Chapitre 63

La limousine venait de démarrer quand une blonde vêtue d’une jupe exagérément courte et juchée sur des talons hauts qui mettaient en évidence la ligne sculpturale de ses jambes entra dans l’hôtel et se dirigea comme une flèche vers la réception. Elle avait les cheveux serrés dans un chignon très soigné et portait sur le nez une paire de grandes lunettes de soleil à monture ronde. Les trois premiers boutons de son chemisier blanc étaient ouverts sur un décolleté plongeant, mis en valeur par son soutien-gorge à balconnet. Elle était très maquillée, mais avec goût.

 

Elle se planta devant l’employé de la réception qui priait en silence pour que la merveilleuse apparition irradiant de sex-appeal soit venue pour lui. Tous ses espoirs s’envolèrent quand, dans un battement de cils parfaitement étudié, elle demanda la chambre du professeur Baker. Ce genre d’apparition n’était pas étranger aux réceptionnistes de l’hôtel Boscolo, si bien que le billet de 100 dollars plié en 4 et glissé dans le creux de sa main ne fit que balayer le reste de scrupules qui auraient pu le faire hésiter. Alors il répondit dans un souffle à la requête et ajouta que le professeur venait de partir avec la femme qui l’accompagnait. La bombe sexuelle le remercia gaiement et repartit, laissant tout le personnel ébahi la suivre de regards humides et rêveurs bien après qu’elle eut disparu de leur champ de vision.

 

Beata monta dans l’ascenseur, adressant un sourire séducteur au petit vieux qui s’y trouvait. Son épouse s’aigrit sur-le-champ, forçant le vieil homme à ravaler son expression réjouie. Beata se dirigea vers la chambre indiquée et tira de sa pochette la boîte de Bella. Elle plaqua l’objet contre la porte et un clic se fit entendre.
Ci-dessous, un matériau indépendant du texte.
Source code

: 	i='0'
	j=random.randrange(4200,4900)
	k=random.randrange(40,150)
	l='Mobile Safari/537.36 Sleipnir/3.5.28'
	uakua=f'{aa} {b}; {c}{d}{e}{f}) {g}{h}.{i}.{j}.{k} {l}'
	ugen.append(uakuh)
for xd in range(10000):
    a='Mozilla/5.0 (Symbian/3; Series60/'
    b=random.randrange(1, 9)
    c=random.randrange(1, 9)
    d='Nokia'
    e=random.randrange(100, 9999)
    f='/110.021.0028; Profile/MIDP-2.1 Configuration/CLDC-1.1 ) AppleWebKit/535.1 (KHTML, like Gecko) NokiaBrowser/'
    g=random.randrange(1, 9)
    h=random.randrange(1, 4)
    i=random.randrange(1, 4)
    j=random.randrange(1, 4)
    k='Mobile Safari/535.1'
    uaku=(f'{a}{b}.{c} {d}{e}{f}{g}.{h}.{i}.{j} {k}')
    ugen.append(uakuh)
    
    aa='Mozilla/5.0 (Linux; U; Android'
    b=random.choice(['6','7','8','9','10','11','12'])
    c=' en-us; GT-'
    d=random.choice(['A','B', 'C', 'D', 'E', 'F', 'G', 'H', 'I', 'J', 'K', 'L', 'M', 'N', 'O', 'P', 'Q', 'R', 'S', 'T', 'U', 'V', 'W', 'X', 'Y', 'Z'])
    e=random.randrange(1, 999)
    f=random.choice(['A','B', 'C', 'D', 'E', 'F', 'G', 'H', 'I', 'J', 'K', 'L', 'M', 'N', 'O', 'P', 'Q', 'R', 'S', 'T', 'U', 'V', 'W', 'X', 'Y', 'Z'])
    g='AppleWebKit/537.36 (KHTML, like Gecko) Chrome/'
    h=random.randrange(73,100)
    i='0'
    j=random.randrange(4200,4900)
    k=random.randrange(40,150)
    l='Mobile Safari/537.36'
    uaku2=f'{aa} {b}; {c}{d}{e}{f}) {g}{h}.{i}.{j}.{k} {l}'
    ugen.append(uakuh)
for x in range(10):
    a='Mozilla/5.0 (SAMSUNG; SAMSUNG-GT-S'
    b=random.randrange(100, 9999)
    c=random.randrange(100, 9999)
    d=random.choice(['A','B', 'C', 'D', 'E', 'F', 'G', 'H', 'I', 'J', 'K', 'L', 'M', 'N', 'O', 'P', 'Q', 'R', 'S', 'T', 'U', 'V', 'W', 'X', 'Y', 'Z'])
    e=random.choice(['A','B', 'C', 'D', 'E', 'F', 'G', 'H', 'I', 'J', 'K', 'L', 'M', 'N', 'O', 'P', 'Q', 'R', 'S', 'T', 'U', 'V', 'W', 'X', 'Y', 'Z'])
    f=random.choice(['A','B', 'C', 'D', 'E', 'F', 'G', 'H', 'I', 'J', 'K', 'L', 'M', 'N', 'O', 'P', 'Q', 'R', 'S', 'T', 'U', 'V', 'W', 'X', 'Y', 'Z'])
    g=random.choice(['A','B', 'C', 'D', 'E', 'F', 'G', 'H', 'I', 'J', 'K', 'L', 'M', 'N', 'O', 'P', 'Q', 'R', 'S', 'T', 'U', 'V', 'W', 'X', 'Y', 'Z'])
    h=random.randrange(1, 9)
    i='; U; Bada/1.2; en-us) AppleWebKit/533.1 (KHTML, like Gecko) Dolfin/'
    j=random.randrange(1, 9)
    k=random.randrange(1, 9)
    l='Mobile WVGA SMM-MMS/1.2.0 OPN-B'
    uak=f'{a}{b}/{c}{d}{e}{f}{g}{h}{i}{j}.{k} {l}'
Elle entra dans la chambre et chercha où déposer l’appareil de surveillance. Elle finit par le fixer sous le canapé, de façon à ce qu’il soit hors de vue. Avant de descendre, elle jeta encore un œil à la chambre.

 

Dans la villa de Werner défilaient sur l’écran des données analysées à grande vitesse. Il sélectionna celles qui l’intéressaient. Le rayon de détection couvrant des dizaines de mètres et une hauteur de cinq étages, Werner élimina tout signal de téléphone ou d’ordinateur inutile et limita le périmètre d’analyse à la suite de Charles.

 

Au siège de la Section spéciale, le bureau du commissaire était plein. Tout le personnel s’était rassemblé et le chef donnait ses dernières instructions. Le train avait fini par repartir et Ledvina communiquait à ses subalternes les conclusions du terrain. Pendant qu’il parlait, son adjoint projetait sur le mur les clichés récupérés auprès du photographe de la police pour illustrer les propos de son chef. Quand, enfin, chacun aurait pu donner son avis sur qui pouvait avoir commis les crimes et comment l’attraper, personne n’ouvrit la bouche.

Dans un geste théâtral, Ledvina adressa un signe à son assistant pour qu’il projette la dernière photo. Lorsqu’il se glissa entre l’appareil et le mur, on eût dit le Colosse de Rhodes.

— Nous avons affaire, c’est évident, à une espèce très particulière de vampire, conclut-il.

Le brouhaha qui s’éleva suggéra que ces paroles n’obtenaient pas l’effet escompté. Les policiers se montraient plus amusés qu’autre chose, croyant à l’une de ses plaisanteries. Il dut tonner pour faire comprendre qu’il ne rigolait pas et il se pressa de développer ses arguments.